A comparison of “before” (25 April) and “after” (28 April) 250-meter resolution Aqua MODIS true-color RGB images from the SSEC MODIS Today site (below) showed much of the southwest-to-northeast oriented damage path resulting from the EF-4 rated Mayflower/Vilonia/El Paso tornado in Arkansas (NWS Little Rock storm summary).

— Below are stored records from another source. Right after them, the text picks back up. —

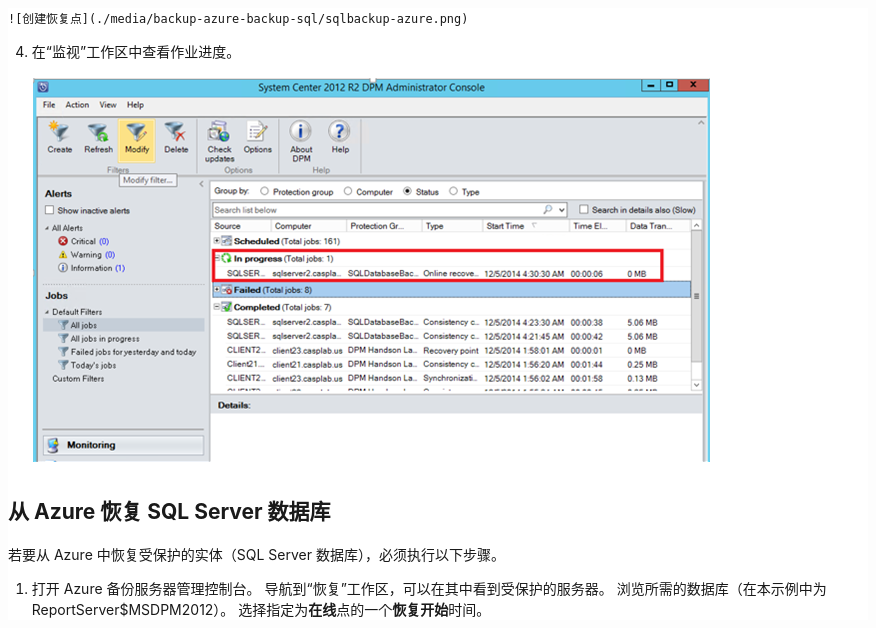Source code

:     ![创建恢复点](./media/backup-azure-backup-sql/sqlbackup-azure.png)
4. 在“监视”工作区中查看作业进度。 

    ![监视控制台](./media/backup-azure-backup-sql/sqlbackup-monitoring.png)

## <a name="recover-a-sql-server-database-from-azure"></a>从 Azure 恢复 SQL Server 数据库
若要从 Azure 中恢复受保护的实体（SQL Server 数据库），必须执行以下步骤。

1. 打开 Azure 备份服务器管理控制台。 导航到“恢复”工作区，可以在其中看到受保护的服务器。  浏览所需的数据库（在本示例中为 ReportServer$MSDPM2012）。 选择指定为**在线**点的一个**恢复开始**时间。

Before (25 April) and after (28 April) Aqua MODIS true-color RGB images showing the damage path from the Vilonia, Arkansas tornado

Before (25 April) and after (28 April) Aqua MODIS true-color RGB images showing the damage path from the Vilonia, Arkansas tornado

VIIRS nighttime signature of MV Sewol recovery operations site

April 22nd, 2014

A McIDAS-V image comparison of “before” (01 April) and “after” (22 April) Suomi NPP VIIRS 0.7 µm Day/Night Band data (above; courtesy of William Straka, SSEC/CIMSS) revealed the bright lights of the ongoing recovery operations associated with the sinking of the MV Sewol ferry on 16 April 2014 (Wikipedia). The bright illumination of the recovery site is located near the center of the 22 April image; the larger cluster of bright lights seen near the bottom of the 01 April image is likely a signature of extensive squid fishing operations. Numerous smaller and more dim lights from fishing boats can be seen on both images.

The ferry was taking a southbound route across the Yellow Sea, with a final destination of Jeju City (whose bright lights can be seen on the north edge of Jeju Island, at the bottom of the images).